▸ **WHAT THIS TASK INVOLVES**
Copy everything in the listing below from the line that contains "family: Cyperaceae" down to the line that contains "common name: galde-huesvamp", including both of those lines, with no changes.
★ ★ ★ ★
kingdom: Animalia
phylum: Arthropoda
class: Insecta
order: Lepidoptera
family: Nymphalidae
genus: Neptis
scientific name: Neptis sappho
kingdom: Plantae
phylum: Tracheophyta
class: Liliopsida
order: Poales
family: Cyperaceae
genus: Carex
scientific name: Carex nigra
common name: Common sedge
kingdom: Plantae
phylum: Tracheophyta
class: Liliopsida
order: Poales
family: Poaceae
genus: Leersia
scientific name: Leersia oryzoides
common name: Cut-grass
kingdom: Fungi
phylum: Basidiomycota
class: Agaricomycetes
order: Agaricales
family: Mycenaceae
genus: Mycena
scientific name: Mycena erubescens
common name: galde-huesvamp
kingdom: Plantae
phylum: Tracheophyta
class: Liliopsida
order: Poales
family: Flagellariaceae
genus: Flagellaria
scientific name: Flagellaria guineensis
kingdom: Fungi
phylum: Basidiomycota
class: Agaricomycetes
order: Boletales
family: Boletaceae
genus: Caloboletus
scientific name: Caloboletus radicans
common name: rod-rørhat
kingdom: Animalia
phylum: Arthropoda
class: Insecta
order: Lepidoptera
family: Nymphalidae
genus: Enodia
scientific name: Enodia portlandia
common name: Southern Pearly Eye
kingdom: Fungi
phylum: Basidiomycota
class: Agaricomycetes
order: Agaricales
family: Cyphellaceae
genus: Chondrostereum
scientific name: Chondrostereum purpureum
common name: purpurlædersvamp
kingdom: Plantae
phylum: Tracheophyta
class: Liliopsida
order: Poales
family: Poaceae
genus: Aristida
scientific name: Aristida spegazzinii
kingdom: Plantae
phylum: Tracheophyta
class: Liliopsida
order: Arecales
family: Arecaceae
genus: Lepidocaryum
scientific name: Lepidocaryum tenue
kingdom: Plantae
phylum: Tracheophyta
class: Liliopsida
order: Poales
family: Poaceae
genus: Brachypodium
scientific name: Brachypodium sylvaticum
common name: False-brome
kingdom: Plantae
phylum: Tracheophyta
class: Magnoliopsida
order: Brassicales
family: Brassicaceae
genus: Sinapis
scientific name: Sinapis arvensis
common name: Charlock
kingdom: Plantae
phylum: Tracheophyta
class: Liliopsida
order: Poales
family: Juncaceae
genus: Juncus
★ ★ ★ ★
▸ **TASK ANSWER**
family: Cyperaceae
genus: Carex
scientific name: Carex nigra
common name: Common sedge
kingdom: Plantae
phylum: Tracheophyta
class: Liliopsida
order: Poales
family: Poaceae
genus: Leersia
scientific name: Leersia oryzoides
common name: Cut-grass
kingdom: Fungi
phylum: Basidiomycota
class: Agaricomycetes
order: Agaricales
family: Mycenaceae
genus: Mycena
scientific name: Mycena erubescens
common name: galde-huesvamp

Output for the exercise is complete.